Dataset entries:
^^^^^^^^^^^^^^^^
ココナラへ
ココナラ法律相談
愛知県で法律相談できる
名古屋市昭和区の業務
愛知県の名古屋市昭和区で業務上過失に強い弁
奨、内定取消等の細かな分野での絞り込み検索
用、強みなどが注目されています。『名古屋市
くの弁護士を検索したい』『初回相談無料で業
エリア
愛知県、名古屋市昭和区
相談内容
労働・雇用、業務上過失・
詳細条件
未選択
^^^^^^^^^^^^^^^^
→ What the task requires
Rename "名古屋市昭和区" to "名古屋市千種区" wherever it occurs in the listing, and give back all the lines with nothing else changed.

→ Task solution
ココナラへ
ココナラ法律相談
愛知県で法律相談できる
名古屋市千種区の業務
愛知県の名古屋市千種区で業務上過失に強い弁
奨、内定取消等の細かな分野での絞り込み検索
用、強みなどが注目されています。『名古屋市
くの弁護士を検索したい』『初回相談無料で業
エリア
愛知県、名古屋市千種区
相談内容
労働・雇用、業務上過失・
詳細条件
未選択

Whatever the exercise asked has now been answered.